Saved entries:
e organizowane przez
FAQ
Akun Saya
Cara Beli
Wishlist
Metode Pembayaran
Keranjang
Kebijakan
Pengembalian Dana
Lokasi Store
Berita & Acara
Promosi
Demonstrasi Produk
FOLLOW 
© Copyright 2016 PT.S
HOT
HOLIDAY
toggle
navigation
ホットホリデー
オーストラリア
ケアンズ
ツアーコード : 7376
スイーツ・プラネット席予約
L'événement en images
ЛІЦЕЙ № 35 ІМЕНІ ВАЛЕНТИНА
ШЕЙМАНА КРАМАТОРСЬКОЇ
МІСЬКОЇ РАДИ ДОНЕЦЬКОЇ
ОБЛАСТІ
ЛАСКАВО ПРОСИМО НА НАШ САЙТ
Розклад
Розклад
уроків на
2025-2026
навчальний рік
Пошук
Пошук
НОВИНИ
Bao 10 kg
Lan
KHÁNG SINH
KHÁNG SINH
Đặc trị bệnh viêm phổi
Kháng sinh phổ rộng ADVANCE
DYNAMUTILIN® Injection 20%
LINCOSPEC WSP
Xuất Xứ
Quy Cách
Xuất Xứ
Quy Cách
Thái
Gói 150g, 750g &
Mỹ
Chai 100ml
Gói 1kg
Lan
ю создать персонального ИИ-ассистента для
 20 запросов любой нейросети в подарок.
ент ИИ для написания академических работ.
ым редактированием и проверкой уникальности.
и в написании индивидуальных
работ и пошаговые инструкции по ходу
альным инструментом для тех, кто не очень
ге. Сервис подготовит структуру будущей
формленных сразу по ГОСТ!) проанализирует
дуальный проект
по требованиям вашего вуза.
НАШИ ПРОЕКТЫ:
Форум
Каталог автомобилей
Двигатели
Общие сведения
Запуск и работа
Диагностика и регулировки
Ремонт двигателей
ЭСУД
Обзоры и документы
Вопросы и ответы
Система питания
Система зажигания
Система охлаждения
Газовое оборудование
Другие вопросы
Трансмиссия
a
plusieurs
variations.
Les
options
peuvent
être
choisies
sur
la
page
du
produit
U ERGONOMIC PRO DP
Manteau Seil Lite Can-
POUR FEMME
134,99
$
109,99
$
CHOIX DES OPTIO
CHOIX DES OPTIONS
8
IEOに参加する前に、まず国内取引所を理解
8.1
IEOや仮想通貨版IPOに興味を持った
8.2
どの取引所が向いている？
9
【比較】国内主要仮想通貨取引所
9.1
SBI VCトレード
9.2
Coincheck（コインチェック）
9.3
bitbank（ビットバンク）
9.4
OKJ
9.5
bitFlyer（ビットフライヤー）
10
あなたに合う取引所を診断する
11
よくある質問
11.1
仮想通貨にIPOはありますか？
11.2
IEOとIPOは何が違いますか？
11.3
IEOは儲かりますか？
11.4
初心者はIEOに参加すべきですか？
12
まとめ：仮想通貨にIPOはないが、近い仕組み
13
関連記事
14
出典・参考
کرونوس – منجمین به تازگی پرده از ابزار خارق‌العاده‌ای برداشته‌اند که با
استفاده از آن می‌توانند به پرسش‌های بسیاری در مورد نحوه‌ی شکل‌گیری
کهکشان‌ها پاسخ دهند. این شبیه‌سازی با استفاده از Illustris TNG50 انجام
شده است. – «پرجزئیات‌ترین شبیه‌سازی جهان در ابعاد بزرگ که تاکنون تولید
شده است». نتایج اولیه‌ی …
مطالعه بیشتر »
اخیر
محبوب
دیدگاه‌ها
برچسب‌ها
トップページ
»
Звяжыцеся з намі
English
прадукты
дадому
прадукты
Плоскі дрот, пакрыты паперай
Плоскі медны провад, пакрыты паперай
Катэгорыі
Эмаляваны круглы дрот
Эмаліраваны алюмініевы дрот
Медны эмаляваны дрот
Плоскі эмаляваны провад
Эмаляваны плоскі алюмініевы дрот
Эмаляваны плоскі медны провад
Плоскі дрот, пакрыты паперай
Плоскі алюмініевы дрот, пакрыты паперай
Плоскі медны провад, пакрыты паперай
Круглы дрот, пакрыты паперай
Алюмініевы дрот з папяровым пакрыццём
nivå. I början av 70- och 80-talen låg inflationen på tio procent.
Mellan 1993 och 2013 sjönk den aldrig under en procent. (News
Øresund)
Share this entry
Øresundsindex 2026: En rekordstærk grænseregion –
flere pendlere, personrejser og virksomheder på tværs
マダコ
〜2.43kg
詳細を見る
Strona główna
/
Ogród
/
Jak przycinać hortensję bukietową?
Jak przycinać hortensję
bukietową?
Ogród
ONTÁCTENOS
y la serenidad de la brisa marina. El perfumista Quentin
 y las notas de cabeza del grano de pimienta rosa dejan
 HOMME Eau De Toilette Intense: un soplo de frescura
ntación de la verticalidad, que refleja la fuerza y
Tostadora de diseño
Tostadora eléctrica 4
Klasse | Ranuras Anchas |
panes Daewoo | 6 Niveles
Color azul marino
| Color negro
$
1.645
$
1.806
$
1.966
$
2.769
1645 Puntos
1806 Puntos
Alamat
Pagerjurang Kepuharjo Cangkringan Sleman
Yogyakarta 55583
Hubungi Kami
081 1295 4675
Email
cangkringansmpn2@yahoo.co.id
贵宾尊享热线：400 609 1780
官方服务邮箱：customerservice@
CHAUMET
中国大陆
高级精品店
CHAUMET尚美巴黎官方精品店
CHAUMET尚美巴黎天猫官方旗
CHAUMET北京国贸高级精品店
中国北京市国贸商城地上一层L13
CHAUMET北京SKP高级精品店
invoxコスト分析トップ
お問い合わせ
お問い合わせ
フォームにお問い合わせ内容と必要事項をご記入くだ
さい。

**Job:** Provide the number of lines in these entries that hold the word "سازی", without any accompanying text.

**Finished task:** 2